Brooke Forde

Personal information
- Born: March 4, 1999 (age 27) Louisville, Kentucky, U.S.
- Height: 5 ft 9 in (175 cm)

Sport
- Sport: Swimming
- Strokes: freestyle, individual medley
- Club: Stanford
- Coach: Greg Meehan

Medal record
Women's swimming
Representing the United States
Olympic Games
| Silver medal – second place | 2020 Tokyo | 4×200 m freestyle |
Junior Pan Pacific Championships
| Gold medal – first place | 2016 Maui | 4×200 m freestyle |
| Silver medal – second place | 2016 Maui | 400 m medley |

= Brooke Forde =

American swimmer

Brooke Forde (born March 4, 1999) is an American swimmer.

The daughter of sportswriter Pat Forde and his wife Tricia, the latter a former swimmer at Stanford University, she grew up around the sport, with both of her older brothers going on to swim in NCAA Division I. She swam for Lakeside Swim Club in Louisville, Kentucky. According to a 2021 story by local Louisville journalist Rick Bozich, "As her parents remember it, Brooke had one swimming lesson. She learned by sitting with her mom at practice and then mimicking her brothers." She set her first Kentucky state record as an 8-year-old, and a year later recorded that year's best age-group time in the U.S. in the girls' 50m butterfly. At Louisville's Sacred Heart Academy, she went on to win multiple state championships, make multiple U.S. international teams, and be named national high school girls' swimmer of the year.

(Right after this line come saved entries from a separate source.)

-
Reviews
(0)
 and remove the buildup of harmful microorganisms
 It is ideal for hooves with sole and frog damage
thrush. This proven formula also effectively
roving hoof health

Forde received multiple NCAA Division I offers, ultimately choosing Stanford University, where she had been hosted on her recruiting visit by multiple Olympic gold medalist Katie Ledecky. While at Stanford, she was on two NCAA championship teams and won four NCAA individual titles, and was also named the Pac-12 Conference scholar-athlete of the year in women's swimming & diving in 2021. Forde graduated from Stanford in 2021 with a degree in human biology. Due to COVID-19, the NCAA granted all student-athletes in the organization's winter sports, including swimming & diving, an extra year of eligibility; Forde remained at Stanford in 2021–22, continuing to swim for the Cardinal while pursuing a master's degree in epidemiology.

At the 2020 United States Olympic Trials Forde finished sixth in the 200m freestyle, qualifying her for the relay team at the 2020 Olympics after the results of the women's 50m freestyle opened a spot for her. She earned a silver medal for swimming on the preliminary 4x200-meter freestyle relay team.

She won the 400m individual medley at the 2021 NCAA Division I Women's Swimming and Diving Championships, her fourth overall title. She finished fourth in the Women's 500 yard freestyle at the 2022 NCAA Division I Women's Swimming and Diving Championships.

== Personal ==
Forde's father, Pat Forde, detailed her "long, laborious path to the Olympics" for Sports Illustrated, where he is a writer.